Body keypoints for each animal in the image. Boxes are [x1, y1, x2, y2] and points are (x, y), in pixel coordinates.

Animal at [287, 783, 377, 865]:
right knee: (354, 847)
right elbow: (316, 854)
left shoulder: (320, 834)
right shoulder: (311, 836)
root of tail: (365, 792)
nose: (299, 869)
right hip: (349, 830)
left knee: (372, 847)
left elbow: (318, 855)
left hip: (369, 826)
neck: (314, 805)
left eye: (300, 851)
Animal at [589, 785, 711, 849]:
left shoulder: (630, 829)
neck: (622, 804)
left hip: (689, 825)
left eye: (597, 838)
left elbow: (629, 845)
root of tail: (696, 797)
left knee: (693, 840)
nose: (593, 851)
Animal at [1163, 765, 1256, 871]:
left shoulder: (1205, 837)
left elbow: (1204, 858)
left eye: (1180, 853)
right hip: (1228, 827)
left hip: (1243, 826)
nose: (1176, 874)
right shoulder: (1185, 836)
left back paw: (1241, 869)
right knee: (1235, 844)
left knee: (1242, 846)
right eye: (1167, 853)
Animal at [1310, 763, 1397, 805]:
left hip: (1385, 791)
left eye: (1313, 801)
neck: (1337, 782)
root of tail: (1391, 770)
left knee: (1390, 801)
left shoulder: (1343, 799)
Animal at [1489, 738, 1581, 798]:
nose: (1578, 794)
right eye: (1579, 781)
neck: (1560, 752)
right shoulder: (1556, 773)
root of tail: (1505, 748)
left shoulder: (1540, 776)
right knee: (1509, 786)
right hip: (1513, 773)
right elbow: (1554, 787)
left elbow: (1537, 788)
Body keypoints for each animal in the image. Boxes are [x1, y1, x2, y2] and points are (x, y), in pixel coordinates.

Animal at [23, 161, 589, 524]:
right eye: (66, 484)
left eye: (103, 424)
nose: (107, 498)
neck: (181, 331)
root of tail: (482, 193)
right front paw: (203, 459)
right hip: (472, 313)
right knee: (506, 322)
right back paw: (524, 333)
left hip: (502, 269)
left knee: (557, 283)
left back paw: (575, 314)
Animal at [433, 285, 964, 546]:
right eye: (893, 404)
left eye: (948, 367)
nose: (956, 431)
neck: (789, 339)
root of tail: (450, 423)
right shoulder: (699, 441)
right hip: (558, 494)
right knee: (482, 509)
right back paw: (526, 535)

· · · · · · ·

**What you have to do**
Read the listing above, then copy every line that includes the string "knee".

**Result of this exercise**
right knee: (354, 847)
left knee: (372, 847)
left knee: (693, 840)
right knee: (1235, 844)
left knee: (1242, 846)
left knee: (1390, 801)
right knee: (1509, 786)
right knee: (506, 322)
left knee: (557, 283)
right knee: (482, 509)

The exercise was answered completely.